Spanish insurers do not have a standardised system for accepting UK no-claims bonus documentation, but many will consider it as part of their underwriting decision. Request a formal no-claims bonus letter from your UK insurer before you leave — on headed paper, stating the number of years and the claims history. Some Spanish insurers accept this directly; others treat it as a goodwill factor rather than a formal discount.
In Granada, working with an insurance broker rather than going direct to an insurer gives you more flexibility on this point. A broker can approach multiple insurers and negotiate on the basis of your UK driving history. Línea Directa's English-speaking team can advise on what documentation they require and what discount, if any, they can apply.
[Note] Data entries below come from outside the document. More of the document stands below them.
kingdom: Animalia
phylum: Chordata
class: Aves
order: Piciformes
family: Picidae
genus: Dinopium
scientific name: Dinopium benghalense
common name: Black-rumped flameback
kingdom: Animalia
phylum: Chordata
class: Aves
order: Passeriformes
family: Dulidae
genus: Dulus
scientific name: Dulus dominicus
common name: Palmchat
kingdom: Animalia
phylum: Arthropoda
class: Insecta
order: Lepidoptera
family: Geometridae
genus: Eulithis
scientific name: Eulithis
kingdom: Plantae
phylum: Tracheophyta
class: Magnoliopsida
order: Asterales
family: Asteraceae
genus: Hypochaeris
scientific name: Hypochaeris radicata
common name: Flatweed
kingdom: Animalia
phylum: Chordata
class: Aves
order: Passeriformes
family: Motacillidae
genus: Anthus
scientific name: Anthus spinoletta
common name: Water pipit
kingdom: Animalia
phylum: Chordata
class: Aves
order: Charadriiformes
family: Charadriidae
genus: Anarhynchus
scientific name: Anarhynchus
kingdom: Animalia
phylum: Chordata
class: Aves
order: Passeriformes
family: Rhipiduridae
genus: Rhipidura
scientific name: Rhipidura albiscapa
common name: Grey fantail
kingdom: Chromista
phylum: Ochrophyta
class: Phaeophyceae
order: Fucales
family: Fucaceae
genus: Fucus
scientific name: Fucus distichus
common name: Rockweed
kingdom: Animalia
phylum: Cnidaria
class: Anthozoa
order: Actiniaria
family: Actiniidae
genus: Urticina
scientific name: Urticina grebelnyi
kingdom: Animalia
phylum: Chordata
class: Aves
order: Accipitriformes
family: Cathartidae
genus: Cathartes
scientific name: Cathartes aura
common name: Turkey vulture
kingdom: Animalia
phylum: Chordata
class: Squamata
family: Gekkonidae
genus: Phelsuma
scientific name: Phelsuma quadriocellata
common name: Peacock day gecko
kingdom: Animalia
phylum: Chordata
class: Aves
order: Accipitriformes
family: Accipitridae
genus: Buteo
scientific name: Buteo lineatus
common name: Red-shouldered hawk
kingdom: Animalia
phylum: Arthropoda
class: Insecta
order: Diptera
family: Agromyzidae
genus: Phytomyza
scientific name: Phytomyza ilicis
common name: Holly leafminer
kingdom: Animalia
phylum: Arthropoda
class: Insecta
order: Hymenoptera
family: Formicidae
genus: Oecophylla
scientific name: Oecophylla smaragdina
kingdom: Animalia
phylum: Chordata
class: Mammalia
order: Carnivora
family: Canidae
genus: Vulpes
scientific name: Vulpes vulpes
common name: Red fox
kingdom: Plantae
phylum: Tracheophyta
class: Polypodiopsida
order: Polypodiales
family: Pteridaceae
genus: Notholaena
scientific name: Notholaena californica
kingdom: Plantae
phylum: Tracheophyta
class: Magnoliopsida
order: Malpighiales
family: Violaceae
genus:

The practical reality is that your first year of Spanish insurance may cost more than you expect, because the no-claims recognition is not guaranteed. Factor this into your budget for the first year, and build a clean Spanish claims history from there.
What happens if I drive a UK car in Spain after the six-month limit?
If you are a resident and continue driving on UK plates beyond the legal window, the Guardia Civil can impound the vehicle. Fines of up to €6,000 apply for driving an unregistered vehicle or failing to complete re-registration within the required period (relocar.com). Your insurance is also likely to be voided in the event of an accident, because the policy will have been issued on the basis of a legally registered vehicle.
In Granada, enforcement is real. The Guardia Civil operates checkpoints on major routes including the A-44 and the ring roads, and has access to DVLA records to verify whether a UK-plated vehicle is being driven by a resident. The city's proximity to the Sierra Nevada means these routes are regularly monitored, particularly in winter and during peak tourist periods.
The only way to resolve the situation if you have missed the window is to complete the re-registration — including paying the full import taxes if the Mudanza exemption period has also passed. There is no amnesty and no informal route. Start the process before you arrive, not after you realise you have run out of time.